Medical Student University of Pennsylvania Perelman School of Medicine Philadelphia, PA, US
Introduction: Rapid interpretation of CT head scans for intracranial hemorrhage (ICH) is important in prioritizing patients for neurosurgical intervention. AI-driven image analysis has rapidly developed in recent years, and most recently the large language model (LLM) Grok-2 was introduced on the social media platform X with claims of high accuracy in image interpretation. Here, we test the diagnostic accuracy of Grok-2 in supporting clinical evaluation of ICH.
Methods: 50 patients were randomly sampled from the RSNA 2019 database (Flanders, 2020), comprising 25 normal and 25 hemorrhage cases. From each scan, a representative non-contrast, axial CT head image was selected to standardize inputs. Each slice was presented to Grok with a zero-shot prompt asking whether ICH was present, and, if affirmative, what type of ICH was present.
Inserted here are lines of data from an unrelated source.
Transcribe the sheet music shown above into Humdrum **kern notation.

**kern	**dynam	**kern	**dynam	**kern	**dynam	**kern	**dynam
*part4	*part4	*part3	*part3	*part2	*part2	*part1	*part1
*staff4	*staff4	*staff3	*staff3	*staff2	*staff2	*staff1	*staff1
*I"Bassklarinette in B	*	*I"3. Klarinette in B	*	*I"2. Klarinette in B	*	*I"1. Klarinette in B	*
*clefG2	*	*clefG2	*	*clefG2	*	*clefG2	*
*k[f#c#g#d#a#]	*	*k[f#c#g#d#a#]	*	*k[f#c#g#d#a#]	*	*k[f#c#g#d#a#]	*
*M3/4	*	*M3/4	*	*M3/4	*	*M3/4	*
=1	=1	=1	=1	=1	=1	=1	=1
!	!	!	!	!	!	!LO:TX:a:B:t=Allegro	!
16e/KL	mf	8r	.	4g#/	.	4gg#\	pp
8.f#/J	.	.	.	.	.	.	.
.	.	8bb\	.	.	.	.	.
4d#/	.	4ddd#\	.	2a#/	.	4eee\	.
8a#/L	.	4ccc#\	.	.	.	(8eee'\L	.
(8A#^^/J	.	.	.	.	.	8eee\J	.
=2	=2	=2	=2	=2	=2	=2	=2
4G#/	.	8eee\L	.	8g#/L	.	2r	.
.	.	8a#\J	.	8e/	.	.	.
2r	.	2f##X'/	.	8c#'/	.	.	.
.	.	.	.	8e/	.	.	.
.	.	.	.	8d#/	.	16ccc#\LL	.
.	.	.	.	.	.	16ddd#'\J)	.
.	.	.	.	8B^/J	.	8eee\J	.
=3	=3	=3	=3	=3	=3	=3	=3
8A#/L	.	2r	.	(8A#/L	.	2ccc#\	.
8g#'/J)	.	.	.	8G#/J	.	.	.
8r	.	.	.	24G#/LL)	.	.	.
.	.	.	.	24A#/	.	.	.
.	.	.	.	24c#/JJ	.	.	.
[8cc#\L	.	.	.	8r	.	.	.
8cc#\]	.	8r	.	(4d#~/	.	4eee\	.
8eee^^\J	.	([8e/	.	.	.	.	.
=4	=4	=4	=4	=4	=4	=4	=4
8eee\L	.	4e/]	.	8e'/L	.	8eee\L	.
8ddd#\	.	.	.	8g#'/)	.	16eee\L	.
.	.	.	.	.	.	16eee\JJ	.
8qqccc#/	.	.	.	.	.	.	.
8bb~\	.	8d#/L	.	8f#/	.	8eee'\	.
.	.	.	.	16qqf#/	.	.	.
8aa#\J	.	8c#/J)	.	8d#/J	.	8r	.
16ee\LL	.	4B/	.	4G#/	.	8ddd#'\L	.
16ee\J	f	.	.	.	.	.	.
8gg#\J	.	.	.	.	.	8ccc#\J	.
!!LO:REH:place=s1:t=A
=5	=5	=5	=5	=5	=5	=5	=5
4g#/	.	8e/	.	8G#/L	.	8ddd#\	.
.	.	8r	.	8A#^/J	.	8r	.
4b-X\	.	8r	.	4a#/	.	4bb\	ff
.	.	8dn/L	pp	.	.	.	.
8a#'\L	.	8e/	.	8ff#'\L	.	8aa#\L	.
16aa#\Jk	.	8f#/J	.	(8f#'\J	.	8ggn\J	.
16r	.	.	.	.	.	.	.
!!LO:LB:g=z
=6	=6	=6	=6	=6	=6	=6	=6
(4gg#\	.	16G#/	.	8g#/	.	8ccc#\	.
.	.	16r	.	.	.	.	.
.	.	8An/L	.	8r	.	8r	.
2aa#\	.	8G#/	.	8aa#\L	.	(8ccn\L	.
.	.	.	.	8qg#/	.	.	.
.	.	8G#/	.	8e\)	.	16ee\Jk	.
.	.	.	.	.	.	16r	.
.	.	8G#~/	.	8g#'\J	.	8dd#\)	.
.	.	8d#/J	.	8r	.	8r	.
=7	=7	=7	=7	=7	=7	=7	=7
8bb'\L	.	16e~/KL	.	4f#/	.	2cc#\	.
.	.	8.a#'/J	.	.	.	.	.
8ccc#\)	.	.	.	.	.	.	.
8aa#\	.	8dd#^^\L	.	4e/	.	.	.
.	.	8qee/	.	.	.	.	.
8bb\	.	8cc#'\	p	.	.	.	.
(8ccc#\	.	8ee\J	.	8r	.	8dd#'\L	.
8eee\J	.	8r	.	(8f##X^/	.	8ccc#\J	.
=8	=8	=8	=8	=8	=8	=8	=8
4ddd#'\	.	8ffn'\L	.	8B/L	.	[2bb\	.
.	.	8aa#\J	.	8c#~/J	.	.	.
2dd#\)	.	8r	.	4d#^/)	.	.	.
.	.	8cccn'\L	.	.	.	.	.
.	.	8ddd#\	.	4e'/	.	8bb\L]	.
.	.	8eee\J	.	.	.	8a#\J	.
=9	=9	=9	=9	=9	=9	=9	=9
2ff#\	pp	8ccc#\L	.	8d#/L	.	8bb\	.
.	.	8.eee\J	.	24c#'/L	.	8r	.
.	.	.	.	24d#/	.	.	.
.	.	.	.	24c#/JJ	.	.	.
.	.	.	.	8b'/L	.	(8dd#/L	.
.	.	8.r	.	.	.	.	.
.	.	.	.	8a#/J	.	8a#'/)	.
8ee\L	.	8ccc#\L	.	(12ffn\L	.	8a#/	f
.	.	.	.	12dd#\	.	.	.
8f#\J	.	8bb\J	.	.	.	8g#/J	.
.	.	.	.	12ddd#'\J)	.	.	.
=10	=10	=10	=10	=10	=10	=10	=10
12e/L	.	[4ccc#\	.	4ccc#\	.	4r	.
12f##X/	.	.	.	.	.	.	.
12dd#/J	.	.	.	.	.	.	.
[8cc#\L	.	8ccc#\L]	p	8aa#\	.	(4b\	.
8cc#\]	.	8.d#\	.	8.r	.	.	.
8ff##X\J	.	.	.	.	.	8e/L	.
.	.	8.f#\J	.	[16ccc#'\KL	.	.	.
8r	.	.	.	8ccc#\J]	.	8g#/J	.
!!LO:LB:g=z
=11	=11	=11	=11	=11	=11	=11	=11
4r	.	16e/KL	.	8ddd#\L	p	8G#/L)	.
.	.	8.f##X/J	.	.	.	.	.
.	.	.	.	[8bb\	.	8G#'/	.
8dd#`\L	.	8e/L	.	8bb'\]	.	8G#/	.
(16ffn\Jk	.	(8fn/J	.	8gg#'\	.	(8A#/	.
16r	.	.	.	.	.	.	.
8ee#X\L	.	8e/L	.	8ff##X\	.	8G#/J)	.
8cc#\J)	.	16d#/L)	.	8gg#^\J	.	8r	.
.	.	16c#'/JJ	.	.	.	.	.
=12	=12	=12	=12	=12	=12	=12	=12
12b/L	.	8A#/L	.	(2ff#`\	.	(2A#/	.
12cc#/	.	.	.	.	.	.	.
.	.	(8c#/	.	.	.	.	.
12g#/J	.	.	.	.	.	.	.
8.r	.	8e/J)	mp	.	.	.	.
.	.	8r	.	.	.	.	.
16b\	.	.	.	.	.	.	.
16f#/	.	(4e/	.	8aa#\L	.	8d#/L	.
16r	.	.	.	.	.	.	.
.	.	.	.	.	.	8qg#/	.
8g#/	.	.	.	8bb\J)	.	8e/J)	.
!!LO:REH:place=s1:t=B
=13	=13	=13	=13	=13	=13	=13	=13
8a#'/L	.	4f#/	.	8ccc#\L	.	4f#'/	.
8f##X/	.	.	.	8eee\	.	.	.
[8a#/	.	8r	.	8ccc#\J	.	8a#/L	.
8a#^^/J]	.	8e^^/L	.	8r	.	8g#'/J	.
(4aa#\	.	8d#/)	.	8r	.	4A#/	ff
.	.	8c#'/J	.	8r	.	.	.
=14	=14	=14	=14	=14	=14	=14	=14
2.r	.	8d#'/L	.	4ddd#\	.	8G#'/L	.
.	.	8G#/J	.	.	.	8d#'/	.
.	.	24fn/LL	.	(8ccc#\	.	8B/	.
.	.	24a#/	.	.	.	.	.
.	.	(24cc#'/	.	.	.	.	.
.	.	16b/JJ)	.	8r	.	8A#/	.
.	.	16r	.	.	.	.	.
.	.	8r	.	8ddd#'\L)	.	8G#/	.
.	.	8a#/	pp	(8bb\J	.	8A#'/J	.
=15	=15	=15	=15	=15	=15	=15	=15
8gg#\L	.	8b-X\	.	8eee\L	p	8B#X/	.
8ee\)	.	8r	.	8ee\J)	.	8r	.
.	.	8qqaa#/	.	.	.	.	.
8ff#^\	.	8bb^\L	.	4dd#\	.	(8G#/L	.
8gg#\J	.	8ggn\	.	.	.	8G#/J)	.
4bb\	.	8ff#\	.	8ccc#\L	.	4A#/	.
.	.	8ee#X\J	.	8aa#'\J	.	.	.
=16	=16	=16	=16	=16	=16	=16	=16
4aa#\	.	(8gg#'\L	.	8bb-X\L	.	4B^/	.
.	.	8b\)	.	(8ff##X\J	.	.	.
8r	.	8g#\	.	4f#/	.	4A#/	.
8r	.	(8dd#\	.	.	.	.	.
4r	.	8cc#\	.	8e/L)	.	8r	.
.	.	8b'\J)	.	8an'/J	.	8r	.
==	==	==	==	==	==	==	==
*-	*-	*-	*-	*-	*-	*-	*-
Statistical analysis was then conducted.
Results: Grok correctly identified 18 out of 25 scans as containing ICH and correctly ruled out ICH in 18 out of 25 scans (sensitivity = 0.72, specificity = 0.72, PPV = 0.72, NPV = 0.72). Among the subtypes of ICH, greatest sensitivity was achieved for intraparenchymal hemorrhages (n = 14, sensitivity = 0.71, specificity = 0.83, PPV = 0.63, NPV = 0.88). Grok-2 was least successful at identifying intraventricular hemorrhage (n = 8), with no cases correctly detected.
Conclusion : Grok-2 demonstrates moderate capacity to identify the presence or absence of ICH. However, it lacks the consistent ability to discriminate subtypes of ICH and will often miss ICH diagnoses. Our results indicate early promise for LLM-based models in ICH detection to potentially act as an alert for ICH rather than rule out ICH.